I can only imagine what the scene will look like should the Rays actually make their way into the playoffs.

The entire stadium looks like something that was the brainchild of a 13 year-old who was assigned an art project which mandated him to create a model baseball stadium out of clay.

To call The Trop ugly would be a huge slap in the face to all that is truly ugly in the world.

Yet despite this mammoth zit on the face of Tampa Bay’s landscape, there we were, enjoying ourselves immensely.

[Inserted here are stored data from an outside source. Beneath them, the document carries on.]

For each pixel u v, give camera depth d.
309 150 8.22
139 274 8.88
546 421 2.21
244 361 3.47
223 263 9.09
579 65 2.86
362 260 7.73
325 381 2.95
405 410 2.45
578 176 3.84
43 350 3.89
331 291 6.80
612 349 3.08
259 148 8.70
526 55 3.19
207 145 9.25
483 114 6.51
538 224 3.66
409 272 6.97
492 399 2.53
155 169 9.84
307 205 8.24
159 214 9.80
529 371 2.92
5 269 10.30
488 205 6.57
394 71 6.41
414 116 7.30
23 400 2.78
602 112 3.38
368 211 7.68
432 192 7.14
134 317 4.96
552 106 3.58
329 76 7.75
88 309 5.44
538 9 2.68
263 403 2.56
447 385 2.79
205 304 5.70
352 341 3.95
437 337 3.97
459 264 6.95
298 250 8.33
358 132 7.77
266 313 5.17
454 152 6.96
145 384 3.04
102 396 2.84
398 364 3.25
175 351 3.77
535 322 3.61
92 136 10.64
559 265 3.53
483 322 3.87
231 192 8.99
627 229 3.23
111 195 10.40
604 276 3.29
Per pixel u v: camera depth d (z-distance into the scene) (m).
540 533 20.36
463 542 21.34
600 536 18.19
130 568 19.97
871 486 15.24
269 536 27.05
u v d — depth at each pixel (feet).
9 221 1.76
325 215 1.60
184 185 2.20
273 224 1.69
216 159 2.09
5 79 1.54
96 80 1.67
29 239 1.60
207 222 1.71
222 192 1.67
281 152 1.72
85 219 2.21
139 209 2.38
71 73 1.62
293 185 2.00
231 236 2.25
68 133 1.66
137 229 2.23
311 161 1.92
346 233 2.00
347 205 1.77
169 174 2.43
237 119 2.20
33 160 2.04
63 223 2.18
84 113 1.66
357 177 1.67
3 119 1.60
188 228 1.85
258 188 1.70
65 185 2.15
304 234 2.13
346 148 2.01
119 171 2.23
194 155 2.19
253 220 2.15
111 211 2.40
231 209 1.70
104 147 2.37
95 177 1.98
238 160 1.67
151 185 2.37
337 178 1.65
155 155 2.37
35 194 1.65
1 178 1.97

And no, not even reptilian-like curmudgeons Mike Reno, Paul Dean and the rest of hair-band of the 80’s rock group Lover Boy could destroy our joy of the game of baseball (My wife said no old man should be gyrating around on stage like Reno was in a leather vest with arm flab swinging violently to-and-fro).

Why?

Because it was Major League Baseball we were watching — the greatest game on our fine planet.
It was deciphering whether Carl Crawford would run on a 0-2 pitch with two outs in the fourth inning; how to get a bigger jump off of a left-hander; how the Red Sox couldn’t hit a ball out of the infield while Ben Zobrist can triple and homer in the same game; and how some dude named The Cowbell Kid can captivate a crowd with his wildly insane and extremely vocal antics — and not get thrown out of the stadium on his gigantic yellow afro.

It’s what makes baseball at that level so much fun.

And now, as a special tribute to my family, won’t you all sing along with me, the song of The Cowbell Kid, who belted out this doozie each and every time Rays’ first-baseman Carlos Pena strode to the plate.

“Olé, olé, olé olé ... Go Rays, Go Rays!
“Olé, olé, olé olé ...” (Repeat several thousand times).